I don’t remember being this terrible with responding to people when I was younger, so I’m inclined to believe it’s a side effect of being an ex-extrovert.


One perk of being by yourself is that you spend a lot of time thinking about who you are – well, I say perk, though it’s more so that I’ve always enjoyed my own company; I feel as though if anyone else were in my shoes they’d go insane with how solitary my life has really become. But being alone demands reflection. There isn’t anyone else readily available to bounce opinions on. Suddenly, the thoughts and insecurities from the deepest recesses of your mind come to the surface, and there’s nothing else for you to do but confront them.

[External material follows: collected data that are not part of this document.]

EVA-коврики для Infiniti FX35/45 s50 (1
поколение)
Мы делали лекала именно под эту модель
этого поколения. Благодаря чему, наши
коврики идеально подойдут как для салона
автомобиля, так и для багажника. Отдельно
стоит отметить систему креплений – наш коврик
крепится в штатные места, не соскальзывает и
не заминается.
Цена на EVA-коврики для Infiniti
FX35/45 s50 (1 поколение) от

While I’ve been able to psychoanalyse myself to oblivion on my inability to make good friends in my city, I’m unfortunately still coming up empty with what to actually do about it. As an ex-extrovert, I know the mechanics of it – I was an expert once, after all – but to actually engage in it is easier said than done. But at the same time, I’d like to think that actually having been one before means that there’s a possibility of my becoming extroverted again sometime in the future. Or, at the very least, if I don’t end up quite as personable as I once was, I become far more outgoing than I am right now, which would certainly be a welcome change.


I’d like to get some semblance of my old life if I could, but I’d be just as happy with flashes of it in my current one.